Going into the dark side.....please help


Lots of change in life and thinking about completely blow out my seperates and switch to Bose 321.

I have a 3 weeks old baby girl and have to start to plan baby proof my living room area. I have a complete full setup in my basement theater with Maggie1.6, Meridian 561 and Proceed amp and HSU VTF 3. I will keep those and use them to get my fix of hifi or mid-fi actually.

T current living room is mainly for casual TV/DVD viewing and mostly background music. I have Acurus ACT3, Green Mountain Europa, HSU VTF-2 and Classe 150 there. Nothing fancy but decent sounding. Wife complains about the look, difficulty to operate and many wires around when baby gets a bit older.
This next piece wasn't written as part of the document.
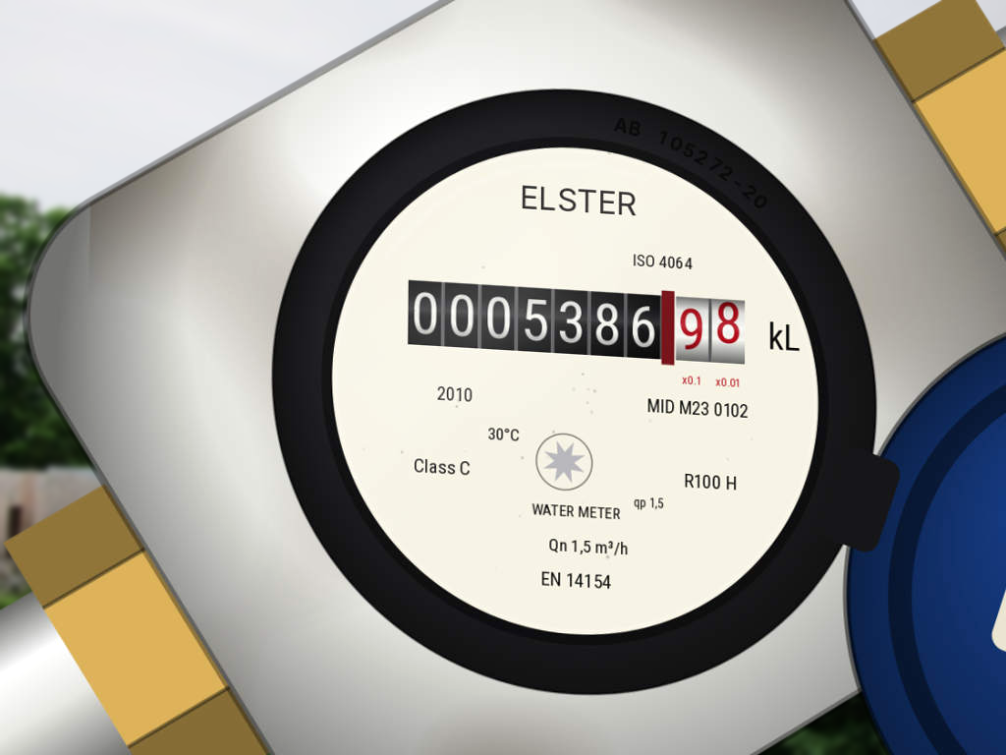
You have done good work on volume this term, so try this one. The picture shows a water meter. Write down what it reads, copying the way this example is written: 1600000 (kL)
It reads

So it seems the only way out for me is to get rid of them and get an Bose 321 or somehting like that, 2.1 not 5.1, fairly modern looking, stremlined, and easy to operat, ie build in DVD. I know I have to take a big set back in terms of sound quality. But I want to ask for some help here to see if there is any alternative to the Bo$e. I normally would have researched myself but with a new born, bewteen work and diaper change and feeding, that's a complete luxury I can't afford.
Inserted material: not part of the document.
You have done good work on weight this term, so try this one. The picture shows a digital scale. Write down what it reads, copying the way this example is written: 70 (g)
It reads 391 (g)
I have read someone mentioned Denon S301 (discountiued) is decent and I saw Kef KIT-100 the other day in the sotre which probably is better than the Bose. The system maily be used for background music, classical/Jazz probably 90% of time and 10% for DVD view. Anyone want to chip in. Thanks for reading my long post. Regards.

rich
ddl24

Showing 2 responses by stearnsn

I worried too much about getting a "child proof" system at first as I had a two year old when I started this hobby. It might just be my kid but I have always told him "not to touch my stereo!" and it has worked. I sometimes have to remind him when he is jumping and running around the rig but he is really pretty respectfull of "daddy's special stereo". YMMV but you can have it both ways with a little effort and a wife who is on the team. Let me tell you...it sure it nice to be able to listen to a nice system when everyone is asleap or gone. Believe me, you'll need the outlet.